10.女性も立ちションするという話
女性用小便器というものがある。
いわゆる『立ちション』、すなわち立って放尿するという目的で作られた『女性用の』小便器である。
1900年代初頭から存在した男女兼用の小便器から派生する形で生まれたそれは、1930年頃には既にアメリカに存在していた。
「……先生。なんでそんなナレーター風の語り口なんですか」
昭和初期に日本でも製造され、東京オリンピックの際には国立競技場にも設置されたことで有名なその便器の名は、『サニスタンド』。
「いや、有名じゃないですし。知ってるのが当然みたいな切り口で語られても」
一時期は女学校に設置されたこともあり、女性のトイレ渋滞解消に尽力した名脇役であったが、世間の風評に打ち勝つことは叶わず、1971年、惜しまれつつも生産中止となってしまった。
「惜しまれてたんですか。本当でしょうね。順当な結果に思えるんですけれども」
しかし時を経て2018年……
「先生? どこ行くんですか先生? せんせ――何持ってきてるんですか先生!」
ここ、晴ヶ浜女子中等部に復活を果たした!
「ポリス! ポリスメーン! いや、教育委員会!」
では早速実演して頂こう。
「するか!」
男性用と違って正面を向くのではなく、壁に背を向ける形で跨がって立ち――
「いや、違います。やり方が分からないからとかじゃなくて。
嫌なんです! 普通に!」
今回メーカーのご厚意で5万を切ったこの小便器。しかしその購入資金の出所は経費。昨今経営難に悩まされる私立の学校が無駄にして良い金額ではない。つまり――やるしかない!
「バカー! 一介の教師がなんてものに大金はたいてるんですか! 本当ばか! 本当ばか!
ちょっと……そのカメラは…………」
なお、今回の記録は資料映像として全国の女子校に配布されることが決定している。
「だからナレーター口調で!?」
男性用と違って正面を向くのではなく、壁に背を向ける形で跨がって立ち――
「だからやりませんってば! なんでわたしがこんなこと!」
「やるんだよぉぉぉっ!」
「きゃあっ!」
男性用と違って正面を向くのではなく、壁に背を向ける形で跨がって立ち。
「うう……な、なんでわたしがこんな目に……」
下着を降ろし、スカートを手でたくり上げ、中腰になる。
「……え? や、下着まではちょっと。ポーズだけ。これでも十分恥ずかしいんですから! ポーズだけでいいでしょ」
「――ッ!」
「ひぃっ! 鬼のような形相で……あぅあぁぁ……うあぁぁぁ…………」
そして便器の枠を越えないように狙いを付け、小便を放つ。
「むりむりむりむりむり。これは本気じゃないでしょう。だってこれ下水に繋がってないし。ここで出したら床に垂れ流しになるだけだし。

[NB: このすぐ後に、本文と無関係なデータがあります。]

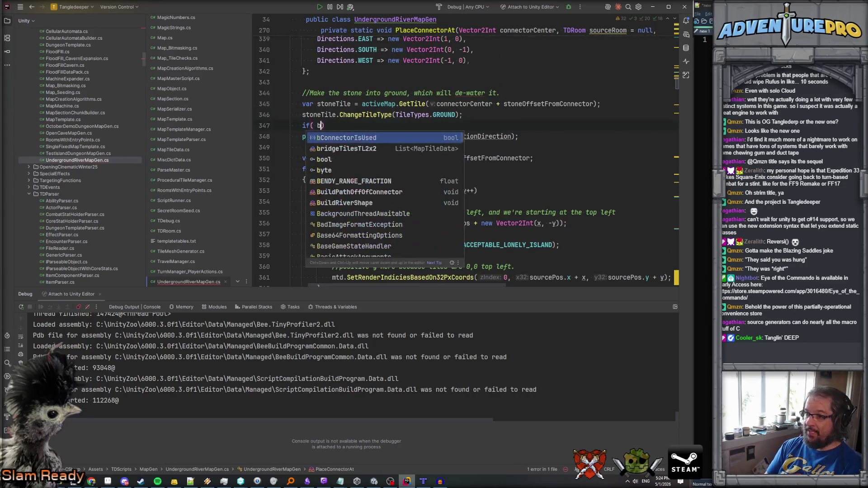
type("ConnectorIsUsed")
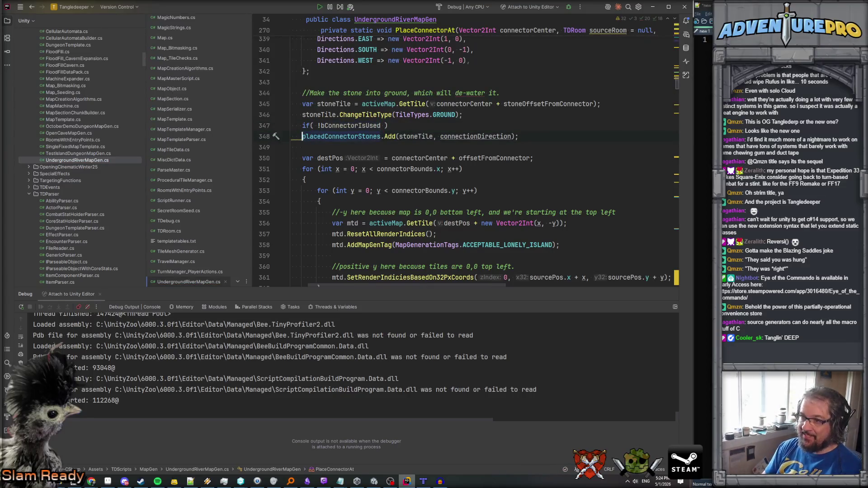
key("Tab")
left_click(291, 168)
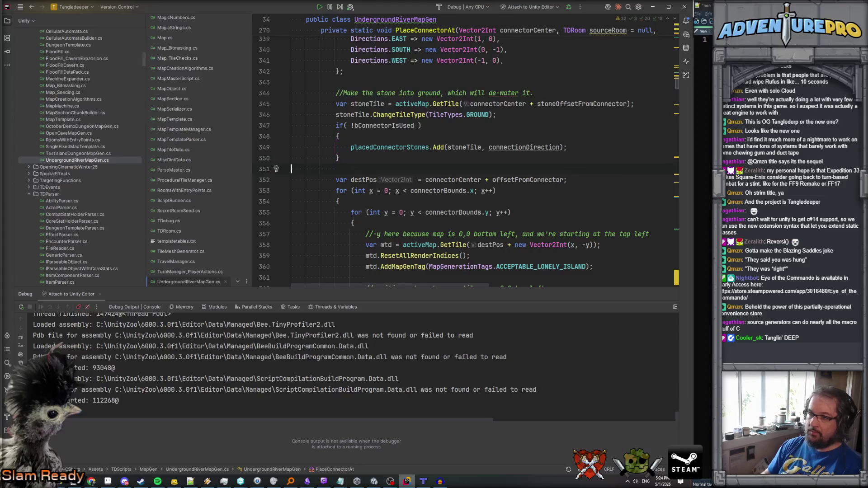
Add the comment 'If this is meant to be used later, add it to the collection. If not, do not.'.
left_click(537, 117)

分かりました、CG! 妥協します。コンピューターグラフィックで再現しましょう。これが精一杯です。ギリギリです。アウト側のギリギリです!
――――なんですかこれは? シート?
…………ペット用のトイレシートじゃねぇか! 溢れるわ! もう一回言うぞ。溢れるわ!」
「いい加減にしろ陽子! わがままばっかり言いやがって」
「わがまま!? 乙女のプライドをわがままの一言で片づけるか!? やりませんよ。ぜーーーーったいやりませんよ!」
「パンツ降ろしたまんまで言っても説得力ねぇんだよ!」
「ぶっ殺すぞクソ教師」
「なんだよ。だったらお前5万払えるのかよ! 送料と消費税込みで払ってくれんのかよ!」
「わたしが買ったわけじゃないでしょうが! もう知らない。お父さん、教師のくせにダメ親父過ぎる!」
「陽子ぉ。頼むよぉ。助けると思って!」
「いやよ! 地獄に堕ちて! お母さんと離婚して! 養育費要らないから子供と面会しないって約束して! そして逮捕されて!」
これが実の親に対する仕打ちだろうか。
女性用小便器『サニスタンド』。廃れて消えた理由の一つはPTAによる『年頃の娘に変なことさせんな』という風評被害だったという。